Value, metrics and action in publishing data

The funding community and other proponents of Open Science and Open Data have been trying to persuade the mainstream research community to publish their data for some time with only partial success [1].

A key problem is that, although the arguments for doing so are logical – research becomes more reproducible, data can be cited and re-used, opportunities for cross-domain cooperation are increased, and so forth – concrete underlying evidence has until recently been in quite short supply, with a resulting lack of engagement from the wider research community.

It’s been possible to argue for a while that linking an open dataset to a primary publication is correlated with increased citation rates (of up to 30%) [2]. But this still doesn’t draw attention to the dataset itself. Researchers are busy and need to optimise their behaviour towards activities that will drive their research field, departments, institutions and personal career progress and to date the proactive management, deposition and publication of their data has often simply not been a logical priority.

With Giving Researchers Credit for their Data we’re hoping to lower the barrier to action by automating and simplifying the process of submitting data papers to journals. The carrot of having a publishable, citable product at the end of the process is also part of the value proposition. And the proposition itself has been strengthened in recent weeks by the news of the data journal Earth System Science Data’s high citation rates. ESSD has been assigned an Impact Factor over 8, leapfrogging its primary research competitor titles to achieve a ranking of 2nd in Meteorology & Atmospheric Sciences, and 3rd in Geosciences, Multidisciplinary.

Whilst it can rightly be argued that the Impact Factor is a blunt instrument at best with which to measure the value of individual articles, this announcement does imply that researchers use and credit data papers in their work at levels comparable to, or exceeding, many traditional research articles (at least in Geosciences). Perhaps this development will lead to ‘write my data paper’ making its way on to the standard academic To Do list.

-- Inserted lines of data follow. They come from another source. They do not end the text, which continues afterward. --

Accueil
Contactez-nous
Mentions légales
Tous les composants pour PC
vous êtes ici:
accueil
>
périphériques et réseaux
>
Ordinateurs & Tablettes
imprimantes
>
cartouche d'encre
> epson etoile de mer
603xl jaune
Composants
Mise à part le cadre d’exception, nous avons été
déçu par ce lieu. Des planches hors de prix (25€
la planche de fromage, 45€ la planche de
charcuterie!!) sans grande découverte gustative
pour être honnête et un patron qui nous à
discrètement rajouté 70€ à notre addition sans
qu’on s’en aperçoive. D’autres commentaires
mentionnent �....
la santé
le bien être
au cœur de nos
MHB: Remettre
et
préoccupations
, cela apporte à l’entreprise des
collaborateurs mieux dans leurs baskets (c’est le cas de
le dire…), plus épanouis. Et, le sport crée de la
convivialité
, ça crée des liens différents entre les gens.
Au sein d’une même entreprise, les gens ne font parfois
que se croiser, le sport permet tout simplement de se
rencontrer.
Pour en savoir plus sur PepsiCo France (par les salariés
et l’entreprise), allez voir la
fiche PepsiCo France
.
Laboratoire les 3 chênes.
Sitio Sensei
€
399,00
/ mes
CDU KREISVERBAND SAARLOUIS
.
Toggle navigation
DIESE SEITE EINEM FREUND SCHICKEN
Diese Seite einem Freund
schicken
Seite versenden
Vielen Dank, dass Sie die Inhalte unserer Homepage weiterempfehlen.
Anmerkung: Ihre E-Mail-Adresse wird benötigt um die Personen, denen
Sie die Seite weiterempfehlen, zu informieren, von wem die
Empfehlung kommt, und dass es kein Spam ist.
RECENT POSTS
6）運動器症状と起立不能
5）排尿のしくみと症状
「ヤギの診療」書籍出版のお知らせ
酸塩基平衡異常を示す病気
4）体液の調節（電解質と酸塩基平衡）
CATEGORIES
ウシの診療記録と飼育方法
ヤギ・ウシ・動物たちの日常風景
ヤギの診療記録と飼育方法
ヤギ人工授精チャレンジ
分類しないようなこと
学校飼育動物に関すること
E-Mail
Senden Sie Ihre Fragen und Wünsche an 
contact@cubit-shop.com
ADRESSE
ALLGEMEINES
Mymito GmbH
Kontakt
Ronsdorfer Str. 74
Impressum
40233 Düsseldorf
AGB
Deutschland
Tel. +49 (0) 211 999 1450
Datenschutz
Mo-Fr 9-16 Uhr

And that is certainly worth celebrating!

-Neil Jefferies (PI for Giving Researchers Credit for Their Data)


Giving Researchers Credit for their Data, funded as part of the Jisc Data Spring Initiative, aims to provide a button that can be added to a DataCite compliant data repository which largely automates the process of data paper submission for an authenticated researcher. The project uses a cloud-based app and SWORD2-based APIs to link with multiple repositories and publishers, taking advantage of existing DataCite and ORCID metadata so that a paper can be automatically inserted into a publisher’s submission system without requiring any data re-entry by the author.

[1] Aleixandre-Benavent, R et al. Scientometrics (2016) 107: 1. doi:10.1007/s11192-016-1868-7
[2] Piwowar HA, Vision TJ. (2013) Data reuse and the open data citation advantage. PeerJ 1:e175 This analysis specifically concentrated on micro-array data.